MATERIAL PROVIDED
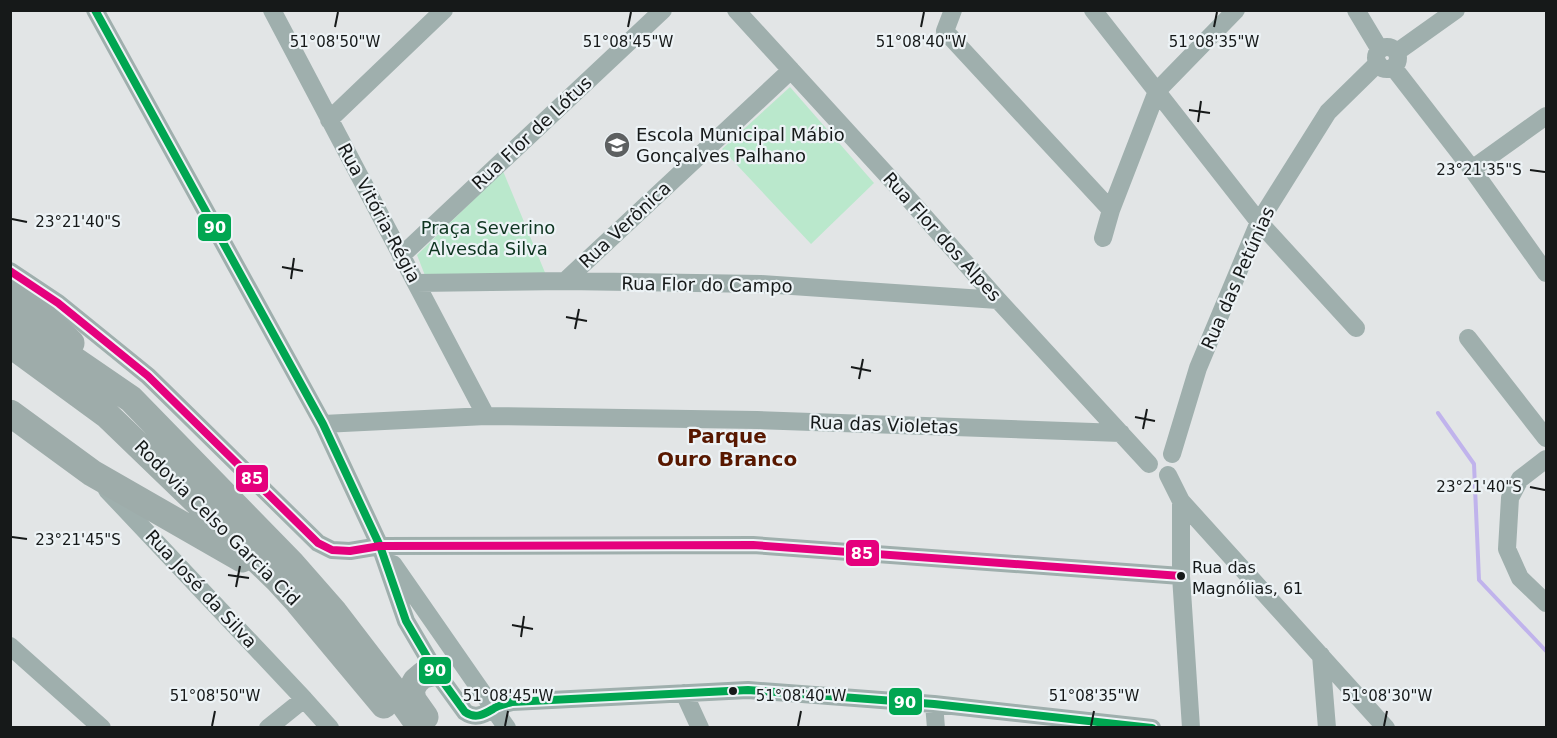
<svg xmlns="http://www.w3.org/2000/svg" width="1557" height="738" font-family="'DejaVu Sans',sans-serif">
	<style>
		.green { fill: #bae8cc }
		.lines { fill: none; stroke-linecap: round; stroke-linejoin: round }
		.stream { stroke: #c0b3ec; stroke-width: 4 }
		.minor { stroke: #9fafad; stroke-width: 18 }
		.highway { stroke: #9eacaa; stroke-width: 27 }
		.bus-1-casing { stroke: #edf3f6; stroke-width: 12 }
		.bus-2-casing { stroke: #edf3f6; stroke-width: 12 }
		.bus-1 { stroke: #00a651; stroke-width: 8 }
		.bus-2 { stroke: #e5007d; stroke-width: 8 }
		.ticks { fill: none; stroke: #161919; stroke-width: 2 }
		.bus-dot { fill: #161919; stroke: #edf3f6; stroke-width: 2 }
		.labels { text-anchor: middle; stroke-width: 4.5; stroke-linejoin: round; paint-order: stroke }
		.bus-label { font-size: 16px; fill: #161919; stroke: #edf3f6; text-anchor: start }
		.street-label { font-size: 18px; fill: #161919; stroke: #edf3f6 }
		.poi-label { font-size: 18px; fill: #161919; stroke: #edf3f6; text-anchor: start }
		.park-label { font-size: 18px; fill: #0e3520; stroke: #edf3f6 }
		.neighbourhood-label { font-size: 20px; font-weight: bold; fill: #581800; stroke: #edf3f6 }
		.ticks-label { font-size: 15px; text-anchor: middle; fill: #161919; stroke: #edf3f6; stroke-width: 4.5; stroke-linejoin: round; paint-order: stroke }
		.line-badge { stroke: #edf3f6; stroke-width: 2 }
		.badge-label { font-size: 16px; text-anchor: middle; font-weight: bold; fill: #fff }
	</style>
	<rect width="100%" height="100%" fill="#e2e5e6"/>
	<path class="green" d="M790,87L874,183L811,244L722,149Z
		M503,171L546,275L426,278L417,255Z"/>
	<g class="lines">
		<path class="stream" d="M1438,413L1474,464L1479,580L1546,651"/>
		<path class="minor" d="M95,10L323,424L380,546L406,621L436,672L465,712C475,719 483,715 493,709C498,705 506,704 512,702L748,690L934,704L1152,728
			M272,10L486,416
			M736,10L908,198L998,300L1149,464
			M953,10L945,31L1111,210
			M1093,10L1259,222L1356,328
			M1356,10L1380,50
			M1376 58a11 11 0 1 1 22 0a11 11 0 1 1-22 0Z
			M1397,52L1456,10
			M1393,67L1472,169L1546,273
			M329,120L444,10
			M1472,169L1546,116
			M1103,238L1111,210L1157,91L1236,10
			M401,256L663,10
			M10,271L58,303L148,376L318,543L332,550L350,551L380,546L753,545L1181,576
			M565,281L791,70
			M416,283L565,281L761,284L998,300
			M1468,338L1546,438
			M323,424L486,416L757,420L1121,433
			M1172,454L1198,368L1259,222L1328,112L1378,63
			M1546,459L1520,479L1510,498L1507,549L1520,578L1546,603
			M1168,475L1181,501L1386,728
			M107,490L304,699L330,728
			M1181,501V576L1191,728
			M393,564L507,728
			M10,646L102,728
			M1321,655L1327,728
			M684,693L700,728
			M934,704L936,728
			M268,728L304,699"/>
		<path class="highway" d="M10,285L71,343
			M10,316L131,399L291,563L334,612L396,693L421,728
			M10,344L107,415L277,579L298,602L384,705
			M10,413L92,473L242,559
			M425,717L413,700L411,690L416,681L423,675L436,672"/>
		<g class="bus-1-casing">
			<path id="bus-1" d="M95,10L323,424L380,546L406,621L436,672L465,712C475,719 483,715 493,709C498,705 506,704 512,702L748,690L934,704L1152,728"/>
		</g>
		<g class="bus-2-casing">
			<path id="bus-2" d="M10,271L58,303L148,376L318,543L332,550L350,551L380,546L753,545L1181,576"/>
		</g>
		<use href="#bus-1" class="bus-1"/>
		<use href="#bus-2" class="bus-2"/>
	</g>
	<path class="ticks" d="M335,27L338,12M628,27L631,12M921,27L924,12M1214,27L1217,12M1189,110L1210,113M1198,122L1201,101M1530,170L1545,172M12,219L27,222M282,267L303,271M291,279L294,258M566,317L587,321M575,329L579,309M851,367L871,371M859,379L863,359M1135,417L1155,421M1143,429L1147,409M1530,487L1545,490M12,537L27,539M228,575L249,578M236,587L240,566M512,625L533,629M521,637L524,616M212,726L215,711M505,726L508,711M798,726L801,711M1091,726L1094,711M1384,726L1387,711"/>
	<defs>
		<g id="school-disc" transform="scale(1.35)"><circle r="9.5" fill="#5d6061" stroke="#edf3f6"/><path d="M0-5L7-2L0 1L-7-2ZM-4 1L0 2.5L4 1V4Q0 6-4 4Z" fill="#fff"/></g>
	</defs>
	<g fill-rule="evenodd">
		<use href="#school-disc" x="617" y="145"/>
	</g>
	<g class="bus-dot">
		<circle cx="1181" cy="576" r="5"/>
		<circle cx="733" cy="691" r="5"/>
	</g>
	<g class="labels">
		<g class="bus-label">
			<text x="1192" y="573">Rua das<tspan x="1192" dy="21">Magnólias, 61</tspan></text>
		</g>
		<g class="street-label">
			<text transform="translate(532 133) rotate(-43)" y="6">Rua Flor de Lótus</text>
			<text transform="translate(379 213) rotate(62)" y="6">Rua Vitória-Régia</text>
			<text transform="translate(625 225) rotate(-43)" y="6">Rua Verônica</text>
			<text transform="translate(942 237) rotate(48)" y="6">Rua Flor dos Alpes</text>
			<text transform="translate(1238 278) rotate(-66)" y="6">Rua das Petúnias</text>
			<text transform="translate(707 285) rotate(1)" y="6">Rua Flor do Campo</text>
			<text transform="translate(884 425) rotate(2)" y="6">Rua das Violetas</text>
			<text transform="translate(217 523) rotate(45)" y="6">Rodovia Celso Garcia Cid</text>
			<text transform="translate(201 589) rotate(47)" y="6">Rua José da Silva</text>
		</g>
		<g class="poi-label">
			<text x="636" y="141">Escola Municipal Mábio<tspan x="636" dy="21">Gonçalves Palhano</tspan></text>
		</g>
		<g class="park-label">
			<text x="488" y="234">Praça Severino<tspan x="488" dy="21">Alvesda Silva</tspan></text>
		</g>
		<g class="neighbourhood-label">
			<text x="727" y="443">Parque<tspan x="727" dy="23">Ouro Branco</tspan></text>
		</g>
	</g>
	<g class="ticks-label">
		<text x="335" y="47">51°08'50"W</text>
		<text x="628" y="47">51°08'45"W</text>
		<text x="921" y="47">51°08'40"W</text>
		<text x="1214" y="47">51°08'35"W</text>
		<text x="1479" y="175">23°21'35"S</text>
		<text x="78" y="227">23°21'40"S</text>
		<text x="1479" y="492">23°21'40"S</text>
		<text x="78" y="545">23°21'45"S</text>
		<text x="215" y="701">51°08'50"W</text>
		<text x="508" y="701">51°08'45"W</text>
		<text x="801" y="701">51°08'40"W</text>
		<text x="1094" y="701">51°08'35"W</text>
		<text x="1387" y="701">51°08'30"W</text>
	</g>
	<g class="line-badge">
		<rect x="197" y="213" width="35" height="29" rx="6" fill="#00a651"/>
		<rect x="235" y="464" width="34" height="29" rx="6" fill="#e5007d"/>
		<rect x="845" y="539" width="35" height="28" rx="6" fill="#e5007d"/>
		<rect x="418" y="656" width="34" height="29" rx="6" fill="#00a651"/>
		<rect x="888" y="687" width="35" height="29" rx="6" fill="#00a651"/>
	</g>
	<g class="badge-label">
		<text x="215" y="233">90</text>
		<text x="252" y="484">85</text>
		<text x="862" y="559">85</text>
		<text x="435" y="676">90</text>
		<text x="905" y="708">90</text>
	</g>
	<rect width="1557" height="738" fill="none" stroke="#161919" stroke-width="24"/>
</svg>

PROBLEM REQUIREMENTS
Above are the records. Copy the lines beginning at the one that has "none; stroke-linecap: round;" and ending with the one that has "middle; stroke-width: 4.5;", unchanged.

EXERCISE RESULT
		.lines { fill: none; stroke-linecap: round; stroke-linejoin: round }
		.stream { stroke: #c0b3ec; stroke-width: 4 }
		.minor { stroke: #9fafad; stroke-width: 18 }
		.highway { stroke: #9eacaa; stroke-width: 27 }
		.bus-1-casing { stroke: #edf3f6; stroke-width: 12 }
		.bus-2-casing { stroke: #edf3f6; stroke-width: 12 }
		.bus-1 { stroke: #00a651; stroke-width: 8 }
		.bus-2 { stroke: #e5007d; stroke-width: 8 }
		.ticks { fill: none; stroke: #161919; stroke-width: 2 }
		.bus-dot { fill: #161919; stroke: #edf3f6; stroke-width: 2 }
		.labels { text-anchor: middle; stroke-width: 4.5; stroke-linejoin: round; paint-order: stroke }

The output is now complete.